It’s Not Fair!

By Tim GeerA brief news story on Alabama Public Radio recently discussed the delay of an Alabama State School Board vote on social studies textbook adoption because of some complaints that several of the texts demonstrated bias. The groups petitioning for the exclusions, including the Eagle Forum of Alabama and Act for America asserted that several texts contained anti-Christian and pro-Muslim statements. While neither group has presented many specifics to the general public, one of them linked to Citizens for National Security (CFNS), a group in Florida taking similar action. CFNS provides a lengthy report of the biases, which included equating Judaism, Christianity, and Islam, making no reference to “jihad,” applying the term “Palestine” to the eastern Mediterranean, and associating terrorism with only “a few fanatics”.

This ideological position appears to be almost in complete contrast to the recent efforts in Florida and Oklahoma to add non-Christian displays and monuments to displays of a Nativity or Ten Commandments on public property. Yet, the call for fairness in both realms draws on a similar framework (built on the assumption of public/private distinctions). All of these groups suggest another group has an unfair advantage from public entities and desire to redress that advantage.

While they all call for fairness, each of these groups tends to see the other as exemplifying the problem. Those proposing and installing a Festivus Pole or Satanist monument generally confirm the concerns of CFNS that the way of life of the United States is under serious threat and needs to be defended. Similarly, those installing the diverse symbols often view groups such as CFNS as confirming their fear of governmental favoritism for particular understandings of Christianity.
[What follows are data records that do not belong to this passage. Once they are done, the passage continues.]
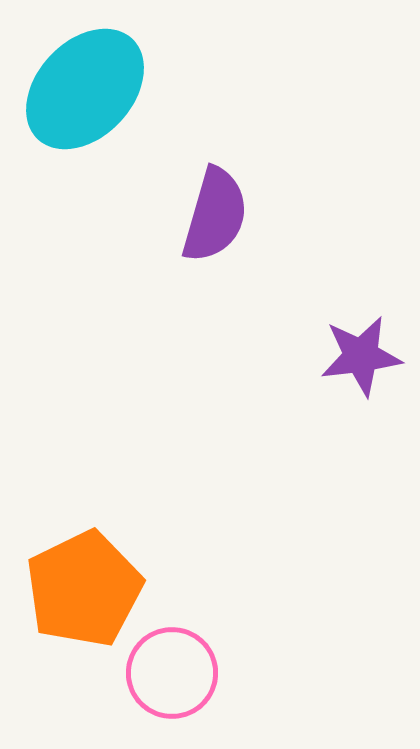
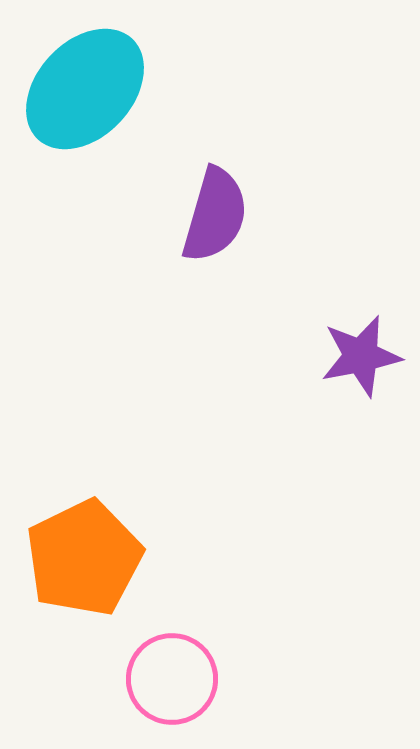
purple star: rotated 4 degrees counterclockwise
orange pentagon: moved 31 px up
pink circle: moved 6 px down
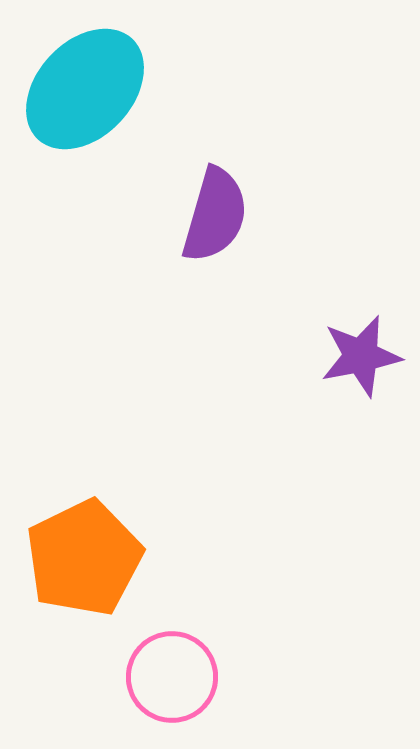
pink circle: moved 2 px up
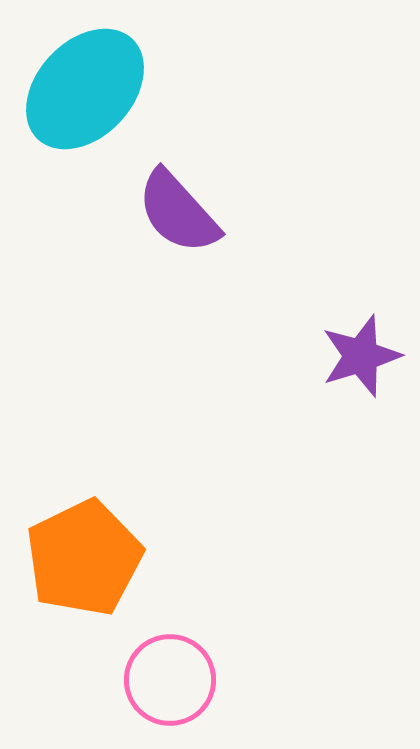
purple semicircle: moved 37 px left, 3 px up; rotated 122 degrees clockwise
purple star: rotated 6 degrees counterclockwise
pink circle: moved 2 px left, 3 px down
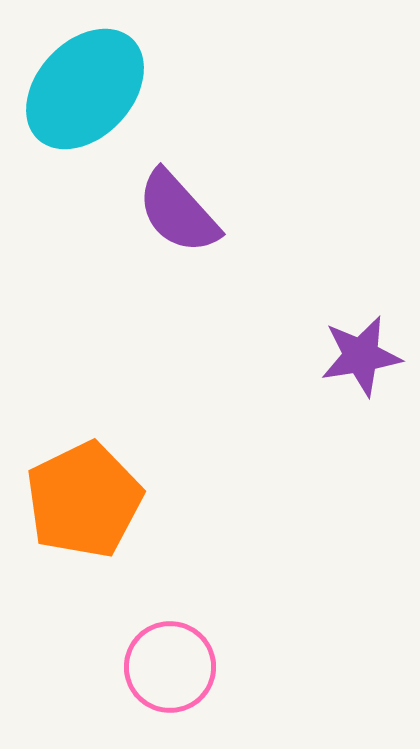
purple star: rotated 8 degrees clockwise
orange pentagon: moved 58 px up
pink circle: moved 13 px up
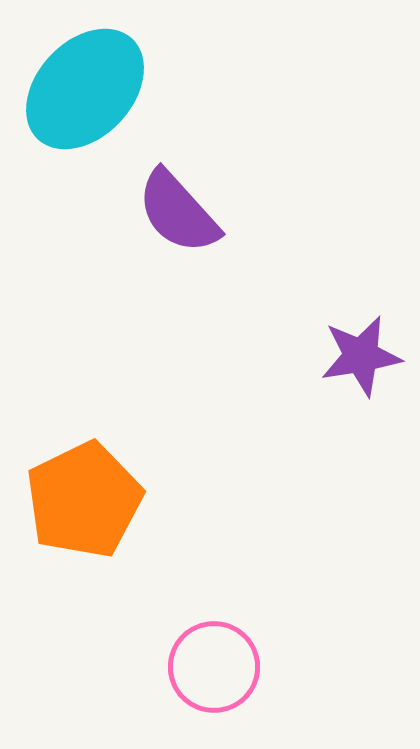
pink circle: moved 44 px right
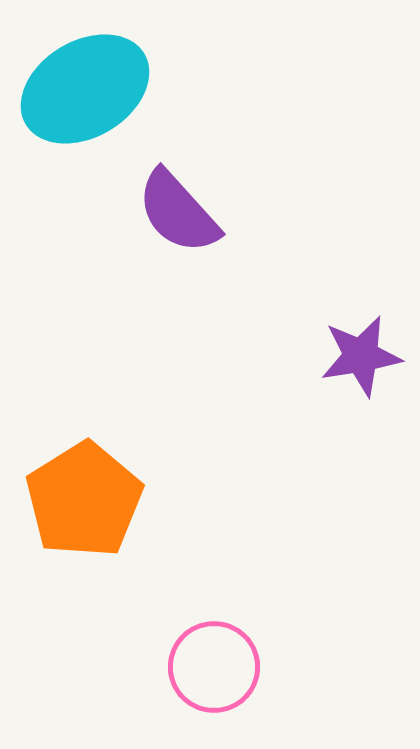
cyan ellipse: rotated 16 degrees clockwise
orange pentagon: rotated 6 degrees counterclockwise
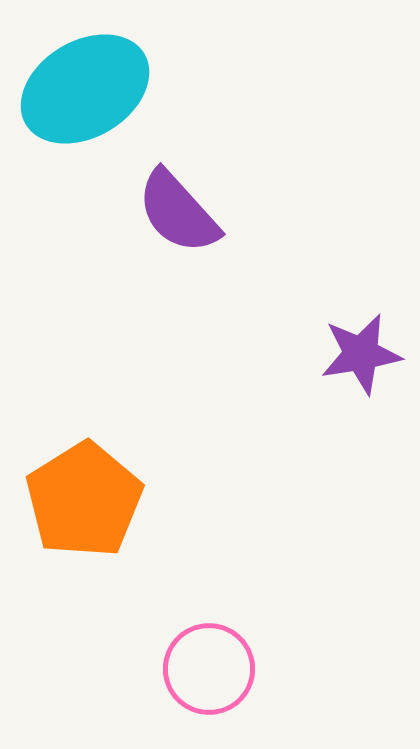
purple star: moved 2 px up
pink circle: moved 5 px left, 2 px down
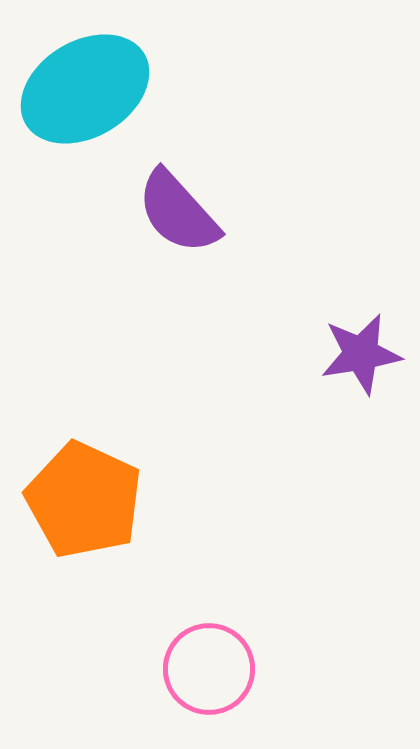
orange pentagon: rotated 15 degrees counterclockwise
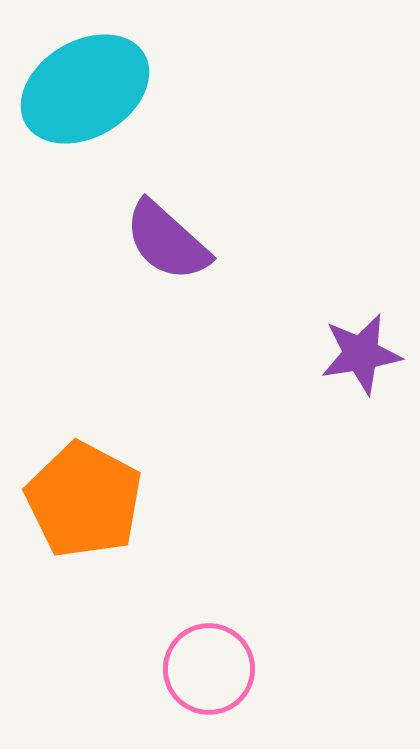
purple semicircle: moved 11 px left, 29 px down; rotated 6 degrees counterclockwise
orange pentagon: rotated 3 degrees clockwise
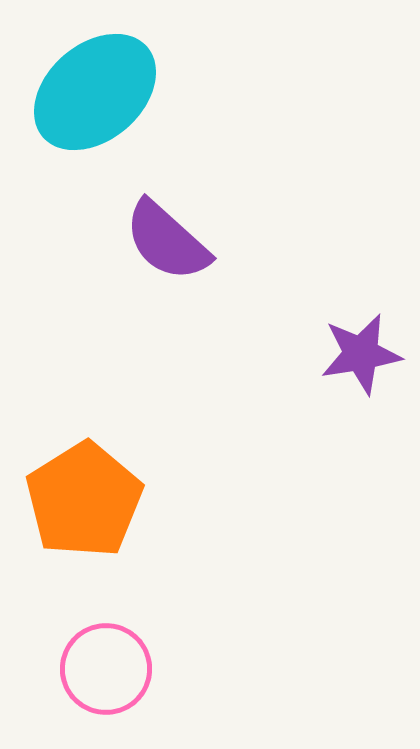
cyan ellipse: moved 10 px right, 3 px down; rotated 10 degrees counterclockwise
orange pentagon: rotated 12 degrees clockwise
pink circle: moved 103 px left
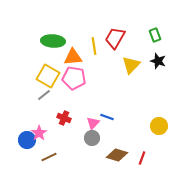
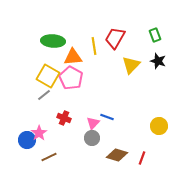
pink pentagon: moved 3 px left; rotated 20 degrees clockwise
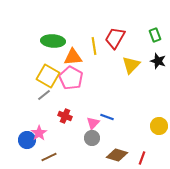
red cross: moved 1 px right, 2 px up
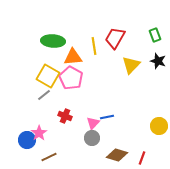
blue line: rotated 32 degrees counterclockwise
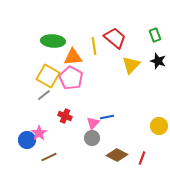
red trapezoid: rotated 100 degrees clockwise
brown diamond: rotated 10 degrees clockwise
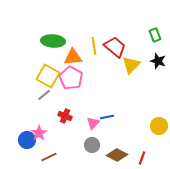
red trapezoid: moved 9 px down
gray circle: moved 7 px down
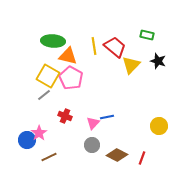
green rectangle: moved 8 px left; rotated 56 degrees counterclockwise
orange triangle: moved 5 px left, 1 px up; rotated 18 degrees clockwise
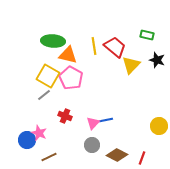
orange triangle: moved 1 px up
black star: moved 1 px left, 1 px up
blue line: moved 1 px left, 3 px down
pink star: rotated 14 degrees counterclockwise
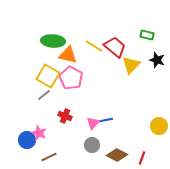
yellow line: rotated 48 degrees counterclockwise
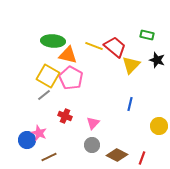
yellow line: rotated 12 degrees counterclockwise
blue line: moved 24 px right, 16 px up; rotated 64 degrees counterclockwise
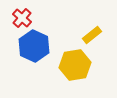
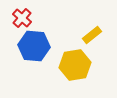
blue hexagon: rotated 20 degrees counterclockwise
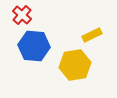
red cross: moved 3 px up
yellow rectangle: rotated 12 degrees clockwise
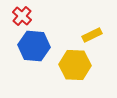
red cross: moved 1 px down
yellow hexagon: rotated 12 degrees clockwise
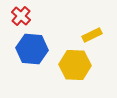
red cross: moved 1 px left
blue hexagon: moved 2 px left, 3 px down
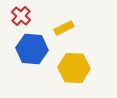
yellow rectangle: moved 28 px left, 7 px up
yellow hexagon: moved 1 px left, 3 px down
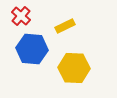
yellow rectangle: moved 1 px right, 2 px up
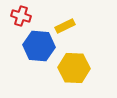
red cross: rotated 24 degrees counterclockwise
blue hexagon: moved 7 px right, 3 px up
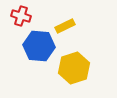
yellow hexagon: rotated 20 degrees counterclockwise
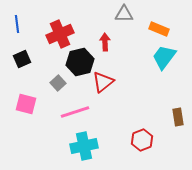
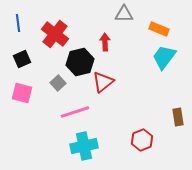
blue line: moved 1 px right, 1 px up
red cross: moved 5 px left; rotated 28 degrees counterclockwise
pink square: moved 4 px left, 11 px up
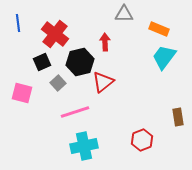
black square: moved 20 px right, 3 px down
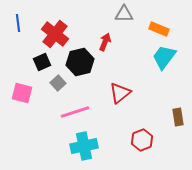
red arrow: rotated 24 degrees clockwise
red triangle: moved 17 px right, 11 px down
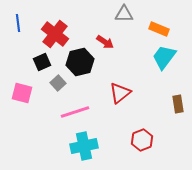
red arrow: rotated 102 degrees clockwise
brown rectangle: moved 13 px up
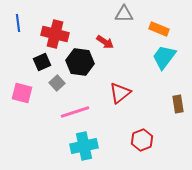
red cross: rotated 24 degrees counterclockwise
black hexagon: rotated 20 degrees clockwise
gray square: moved 1 px left
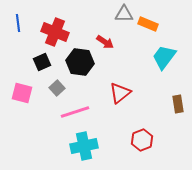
orange rectangle: moved 11 px left, 5 px up
red cross: moved 2 px up; rotated 8 degrees clockwise
gray square: moved 5 px down
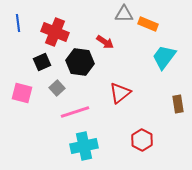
red hexagon: rotated 10 degrees counterclockwise
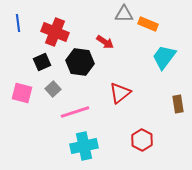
gray square: moved 4 px left, 1 px down
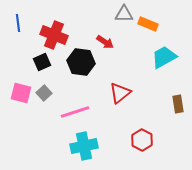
red cross: moved 1 px left, 3 px down
cyan trapezoid: rotated 24 degrees clockwise
black hexagon: moved 1 px right
gray square: moved 9 px left, 4 px down
pink square: moved 1 px left
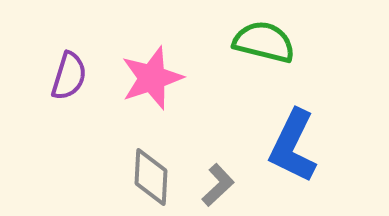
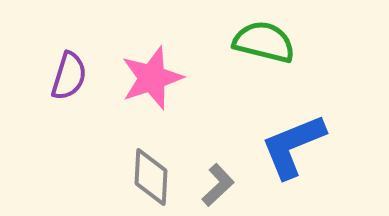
blue L-shape: rotated 42 degrees clockwise
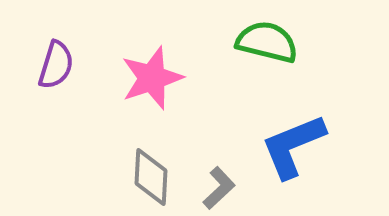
green semicircle: moved 3 px right
purple semicircle: moved 13 px left, 11 px up
gray L-shape: moved 1 px right, 3 px down
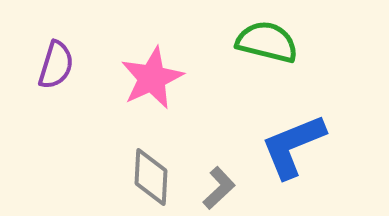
pink star: rotated 6 degrees counterclockwise
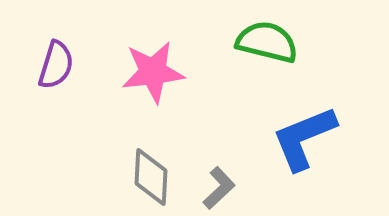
pink star: moved 1 px right, 6 px up; rotated 18 degrees clockwise
blue L-shape: moved 11 px right, 8 px up
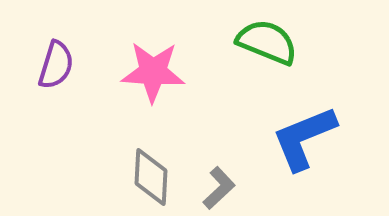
green semicircle: rotated 8 degrees clockwise
pink star: rotated 10 degrees clockwise
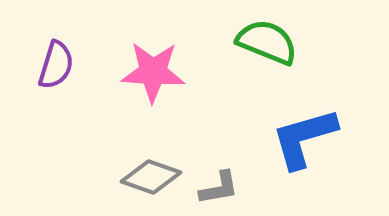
blue L-shape: rotated 6 degrees clockwise
gray diamond: rotated 74 degrees counterclockwise
gray L-shape: rotated 33 degrees clockwise
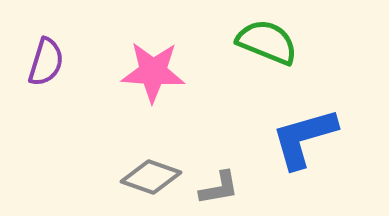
purple semicircle: moved 10 px left, 3 px up
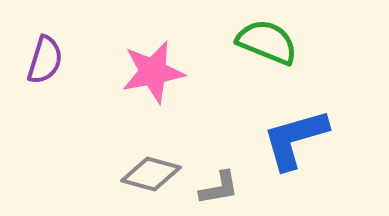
purple semicircle: moved 1 px left, 2 px up
pink star: rotated 14 degrees counterclockwise
blue L-shape: moved 9 px left, 1 px down
gray diamond: moved 3 px up; rotated 4 degrees counterclockwise
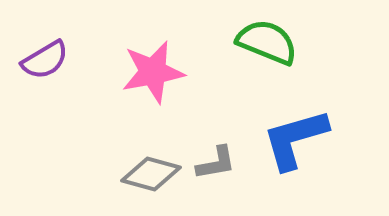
purple semicircle: rotated 42 degrees clockwise
gray L-shape: moved 3 px left, 25 px up
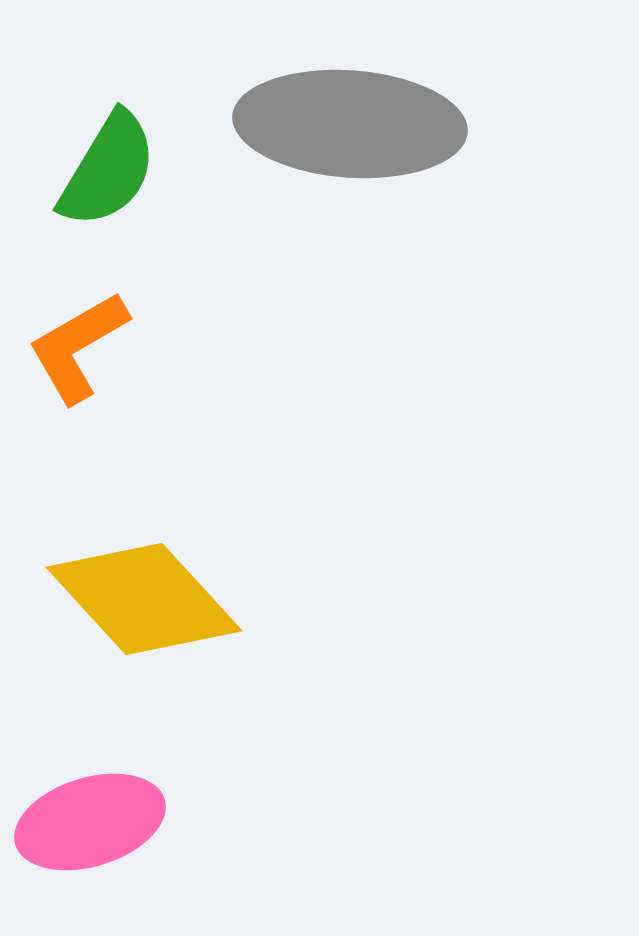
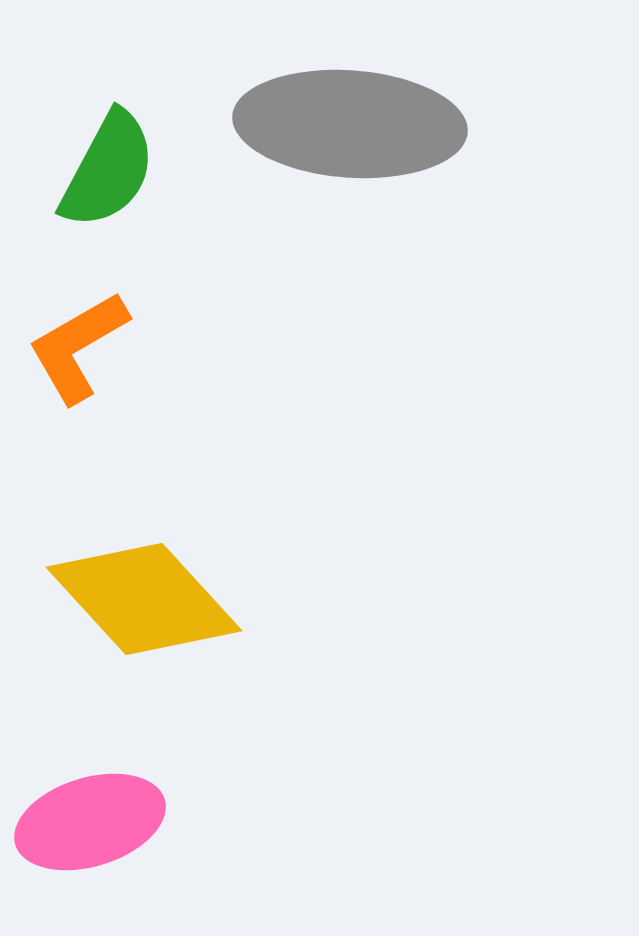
green semicircle: rotated 3 degrees counterclockwise
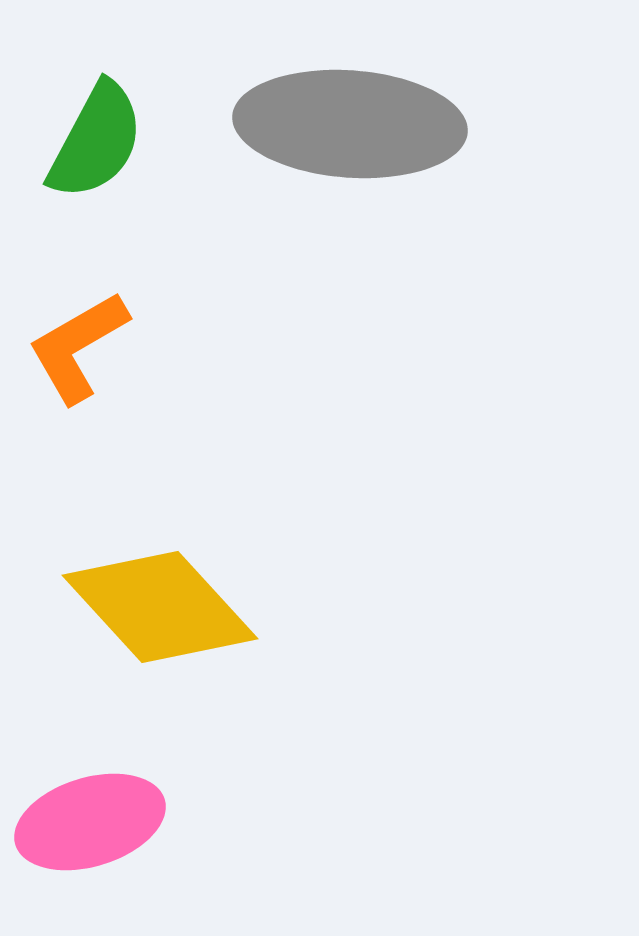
green semicircle: moved 12 px left, 29 px up
yellow diamond: moved 16 px right, 8 px down
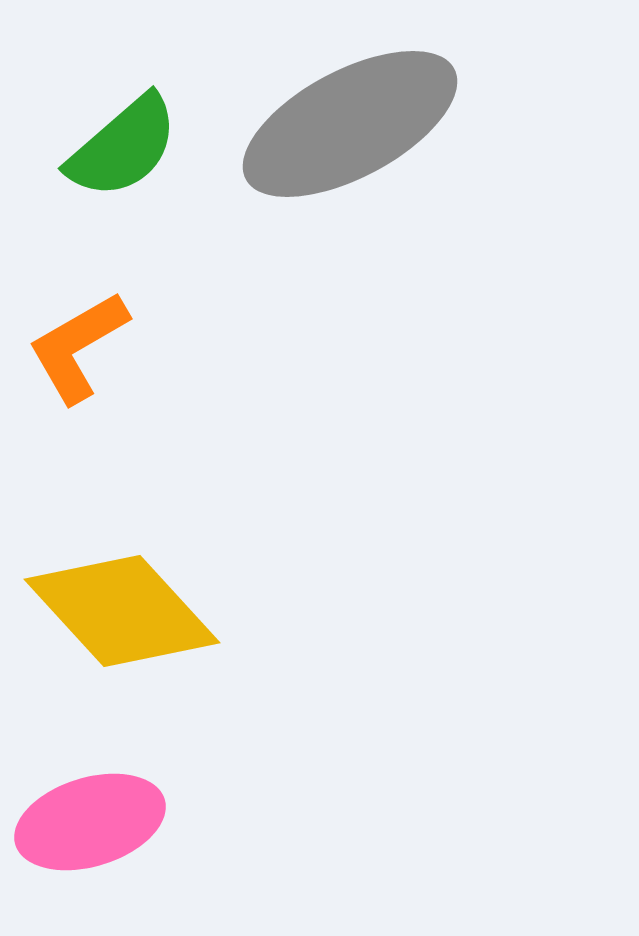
gray ellipse: rotated 32 degrees counterclockwise
green semicircle: moved 27 px right, 6 px down; rotated 21 degrees clockwise
yellow diamond: moved 38 px left, 4 px down
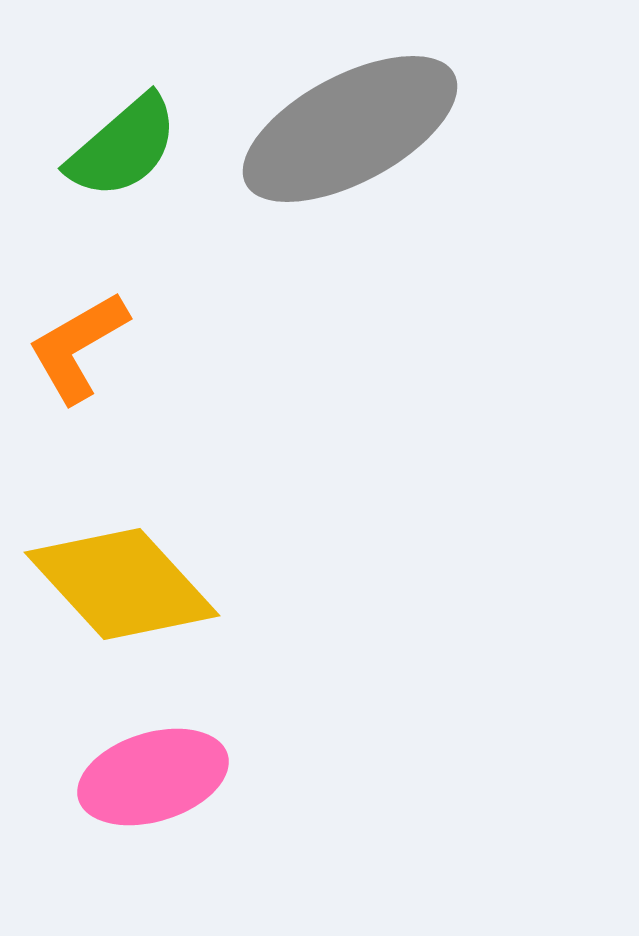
gray ellipse: moved 5 px down
yellow diamond: moved 27 px up
pink ellipse: moved 63 px right, 45 px up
Besides illustrating the malleability of fairness arguments, these structural similarities, at least in the fashion that I have constructed them, suggest that these public disputes demonstrate the ways ideologies constrain what their adherents notice (much as my colleague has asserted that theory, whether explicit or implicit, determines what a scholar notices). Because CFNS knows that Muslims are covertly working to gain power over everyone in the United States, they identify any positive statements concerning Islam as bias, and the addition of non-Christian monuments reinforces their sense of fear, of being besieged. Because the groups adding their own public displays know that certain forms of Christianity receive undue preference from the government, despite claims of neutrality, they see these displays and advocacy from groups like CFNS as examples that reinforce what they already know. Thus, the efforts of each group to push a fair result appear unfair to the other groups because what each group considers to be fair is constructed through their ideological lens. Efforts to arrive at a universally “fair” position are impossible. Rather than focusing on the rhetoric of fairness, we should analyze these stories as ideological wrestling matches between groups who see each other, through their own ideology, as a threat to the type of society that they want to inhabit.